# Exercise prompt
Your answer should consist of the lines in the data below that contain "down".

# Task material
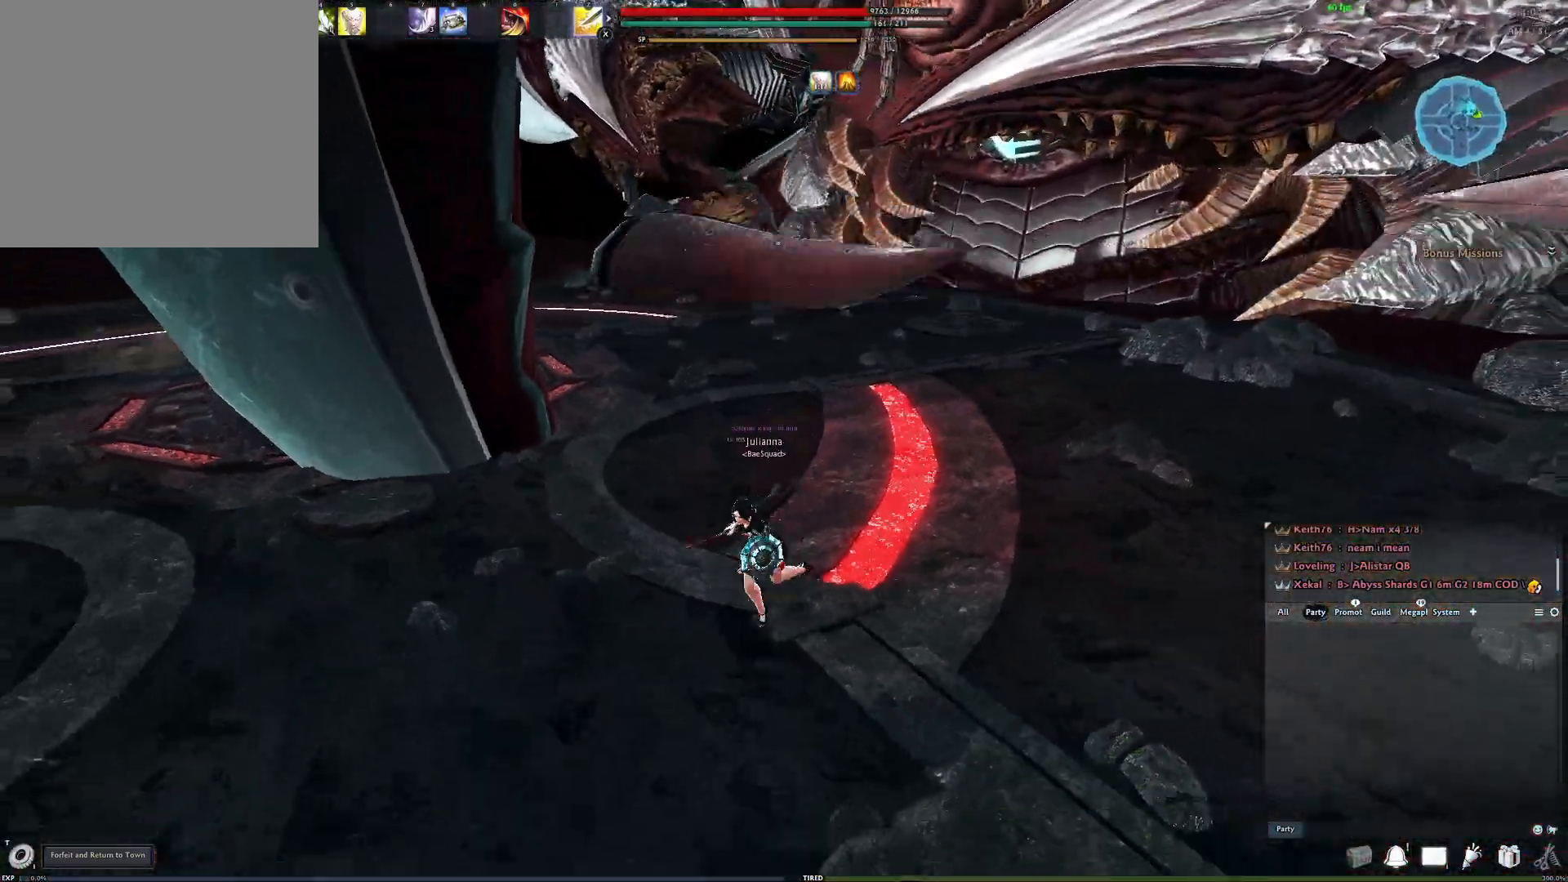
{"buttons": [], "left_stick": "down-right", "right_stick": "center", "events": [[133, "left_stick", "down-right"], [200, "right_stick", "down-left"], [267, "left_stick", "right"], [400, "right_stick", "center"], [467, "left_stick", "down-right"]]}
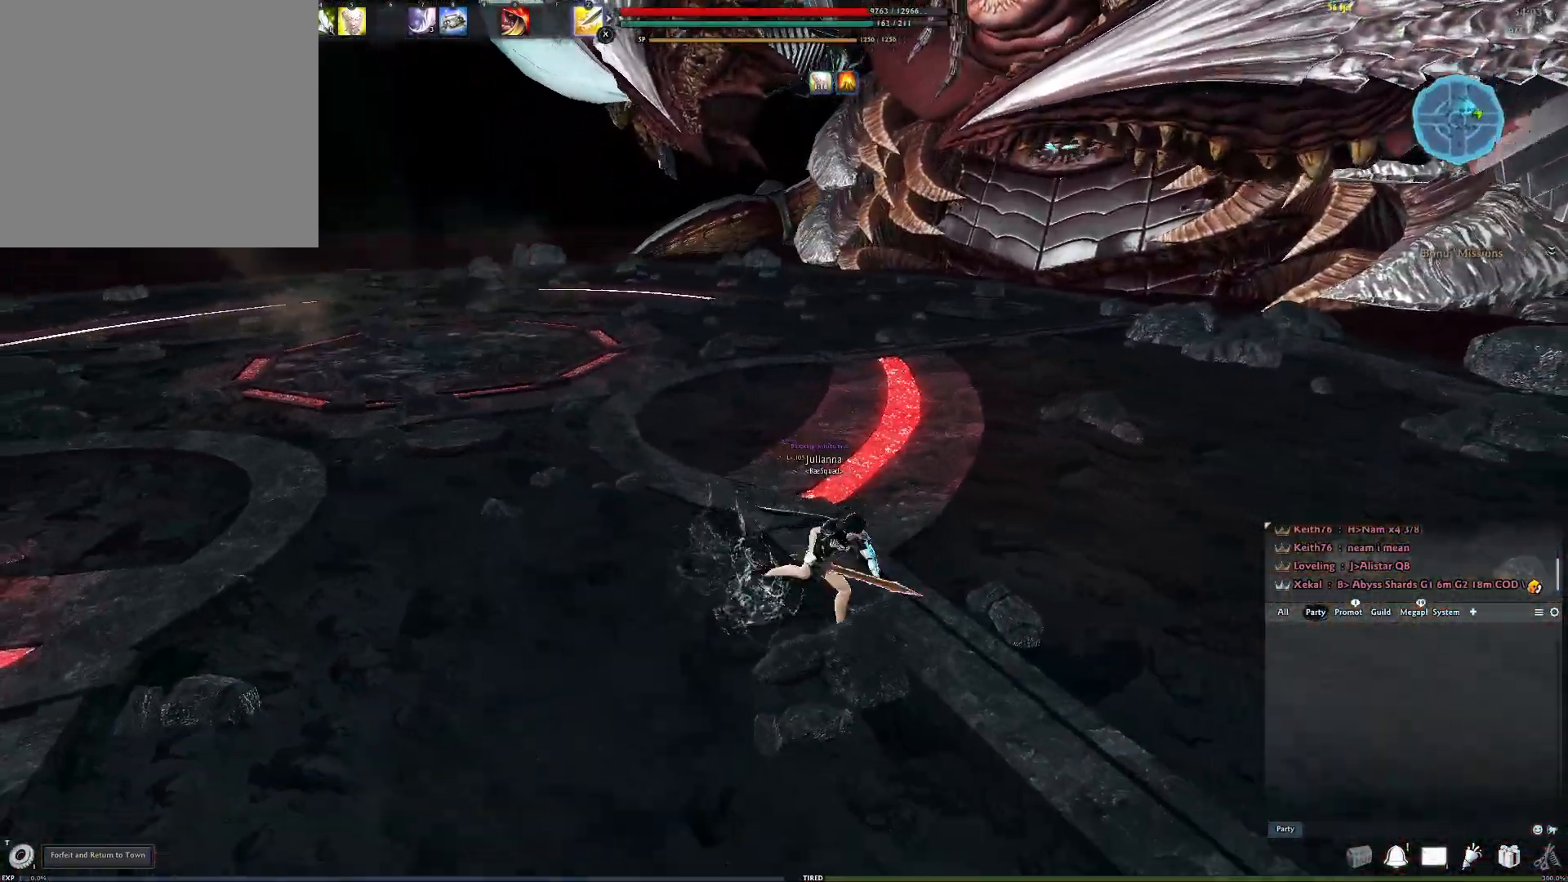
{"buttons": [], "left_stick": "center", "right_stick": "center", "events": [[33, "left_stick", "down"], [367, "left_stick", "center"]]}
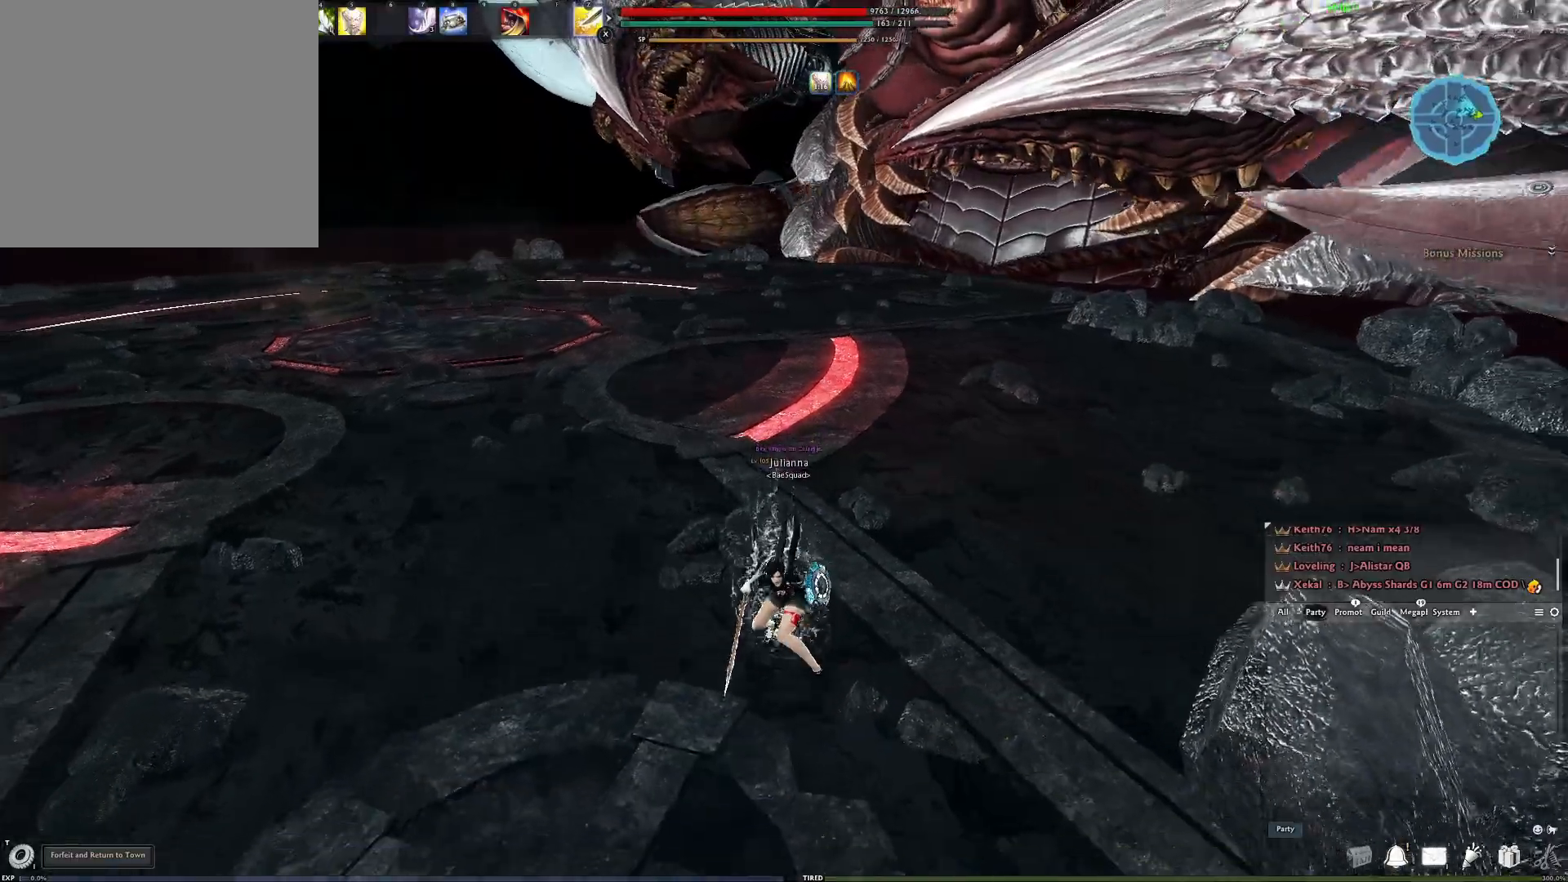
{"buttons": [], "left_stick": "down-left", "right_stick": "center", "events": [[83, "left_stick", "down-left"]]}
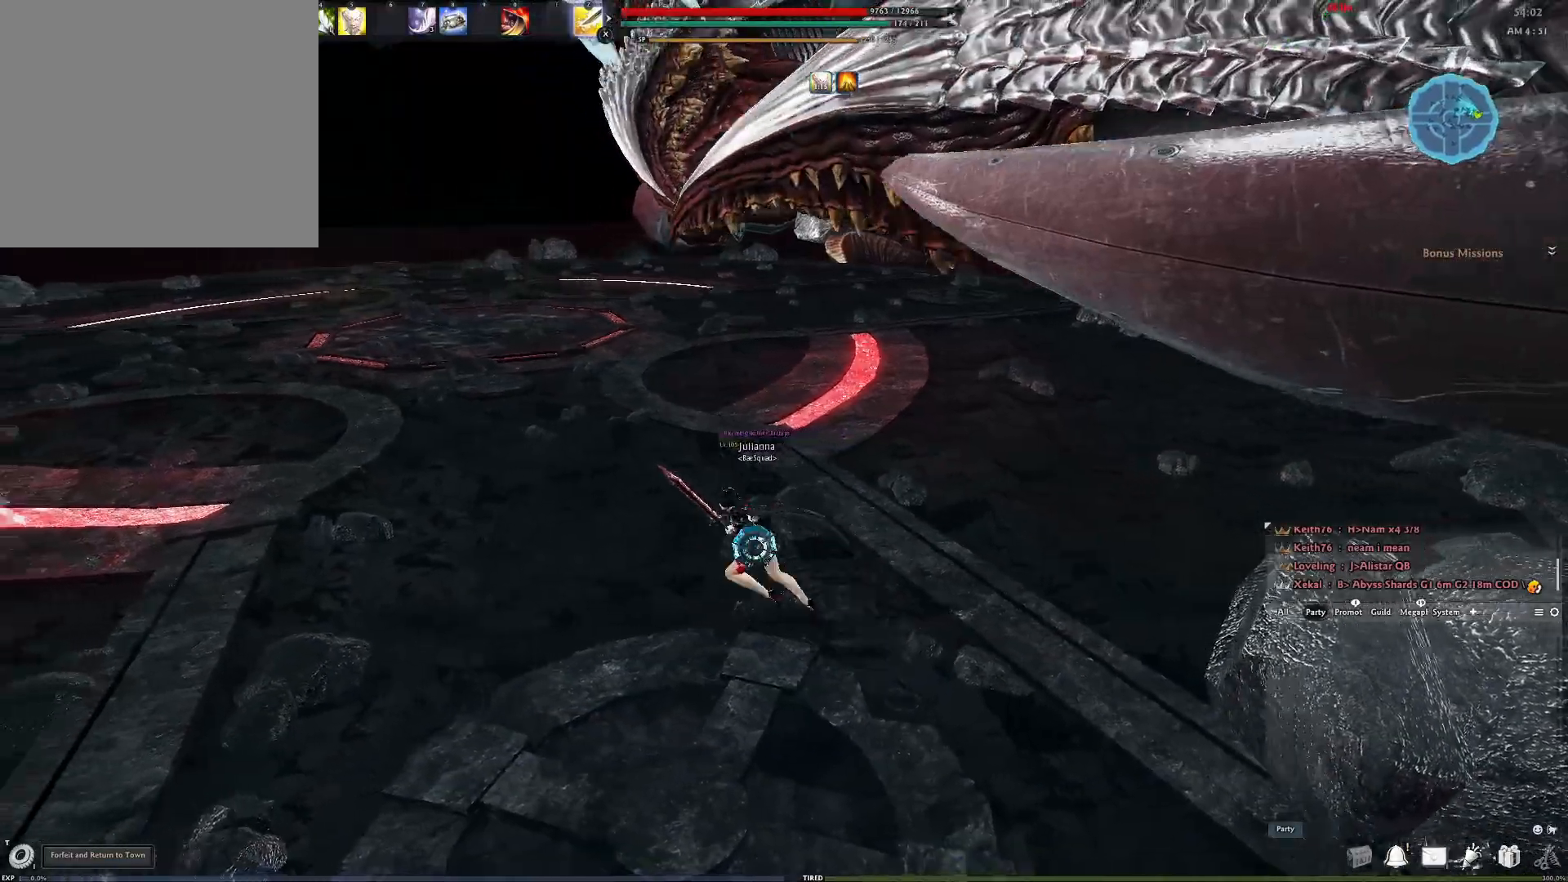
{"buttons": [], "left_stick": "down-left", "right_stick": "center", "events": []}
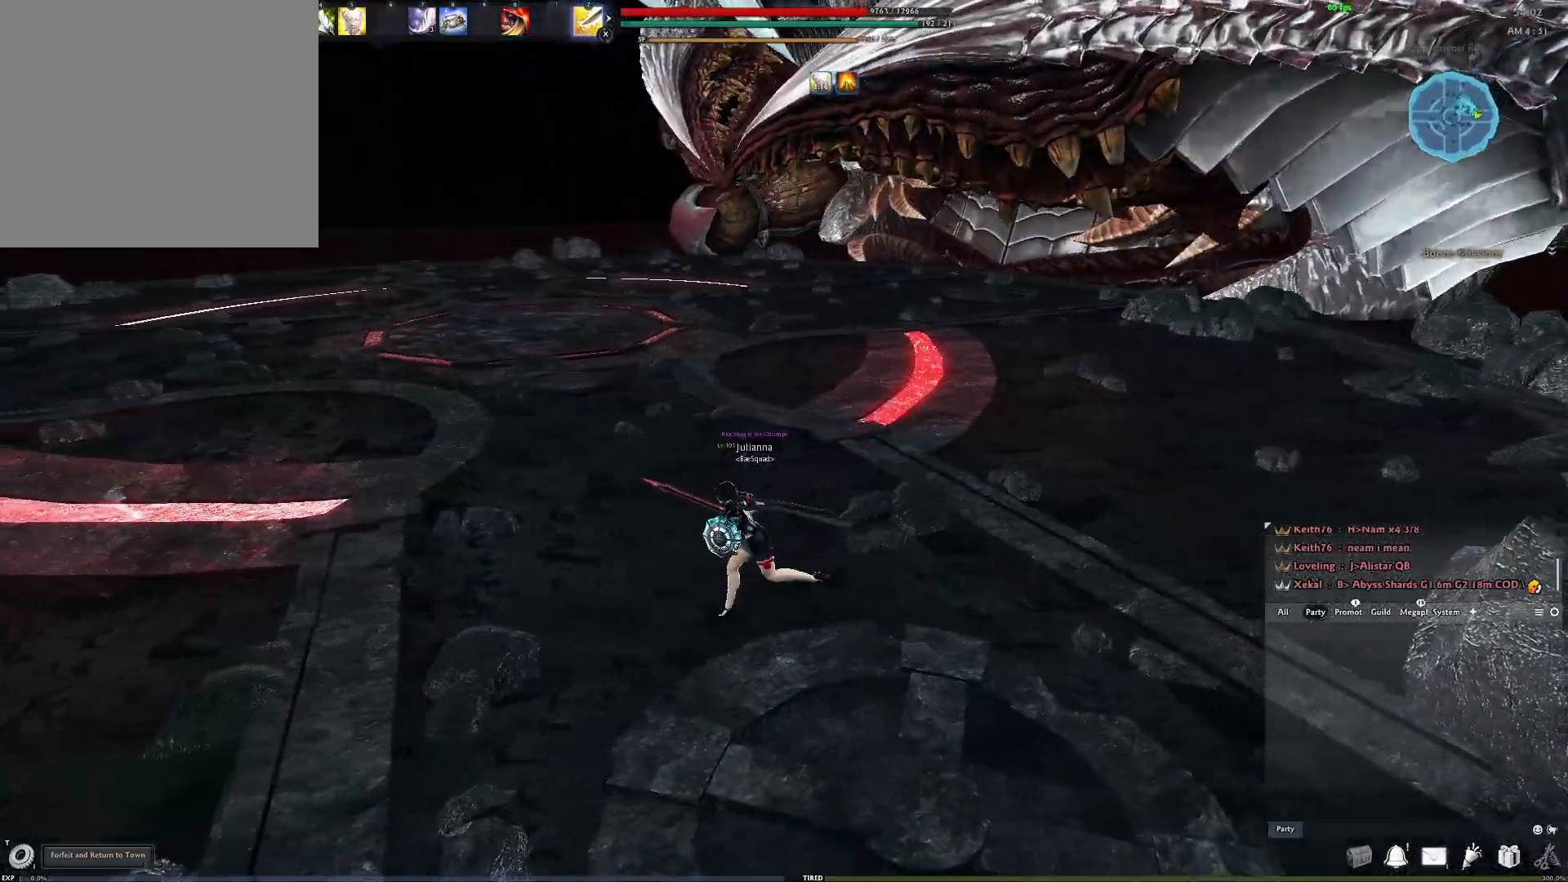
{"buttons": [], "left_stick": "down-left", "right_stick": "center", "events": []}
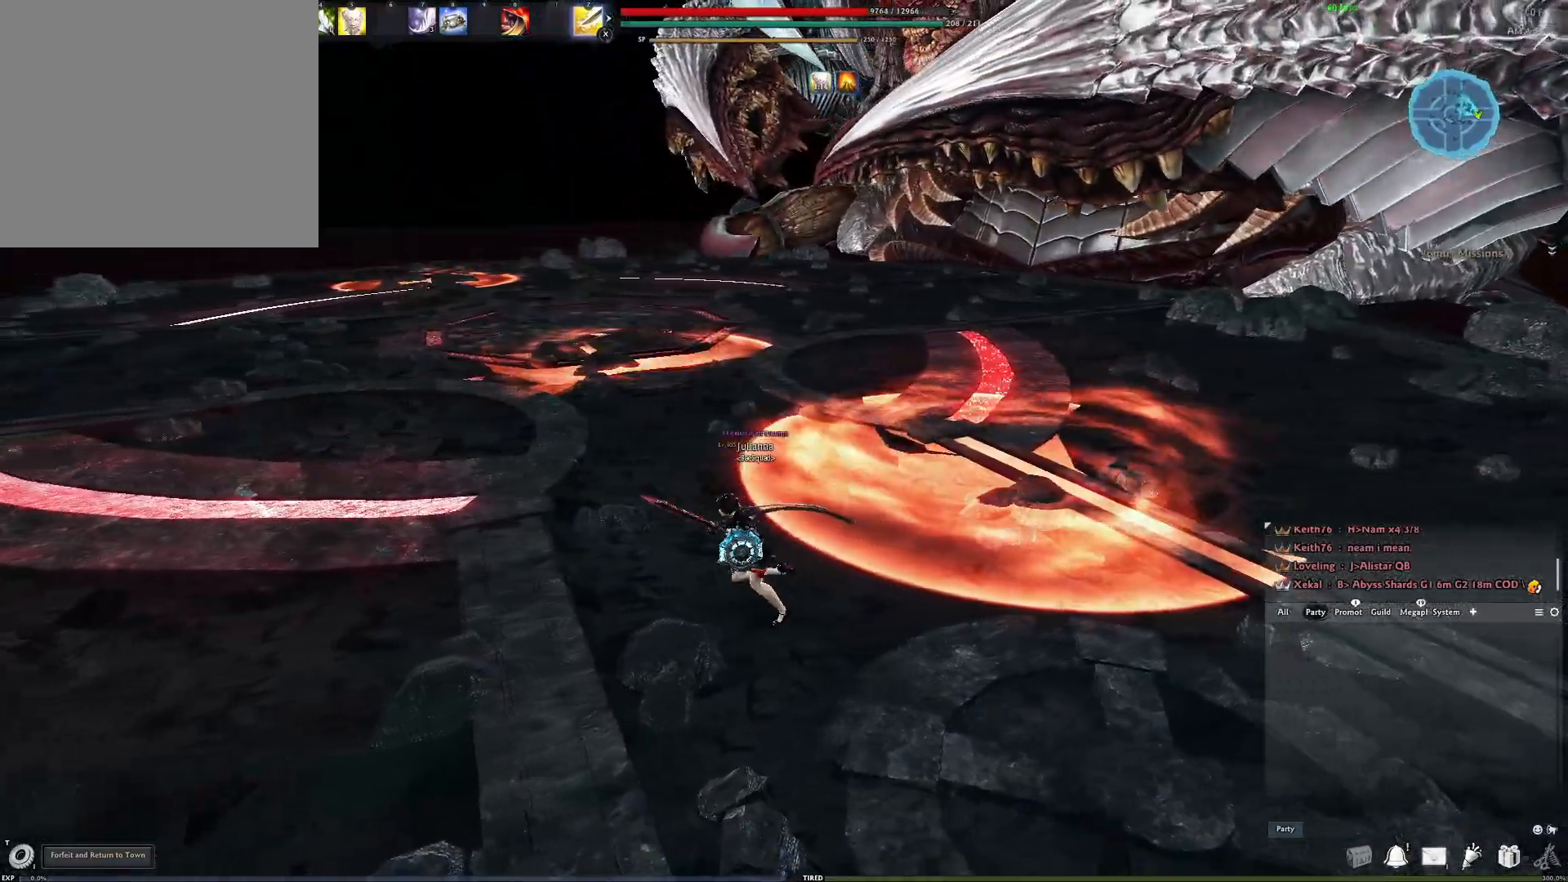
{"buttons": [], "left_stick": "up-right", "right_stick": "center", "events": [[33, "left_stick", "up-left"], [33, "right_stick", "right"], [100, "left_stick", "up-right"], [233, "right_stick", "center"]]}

# Exercise response
{"buttons": [], "left_stick": "down-right", "right_stick": "center", "events": [[133, "left_stick", "down-right"], [200, "right_stick", "down-left"], [267, "left_stick", "right"], [400, "right_stick", "center"], [467, "left_stick", "down-right"]]}
{"buttons": [], "left_stick": "center", "right_stick": "center", "events": [[33, "left_stick", "down"], [367, "left_stick", "center"]]}
{"buttons": [], "left_stick": "down-left", "right_stick": "center", "events": [[83, "left_stick", "down-left"]]}
{"buttons": [], "left_stick": "down-left", "right_stick": "center", "events": []}
{"buttons": [], "left_stick": "down-left", "right_stick": "center", "events": []}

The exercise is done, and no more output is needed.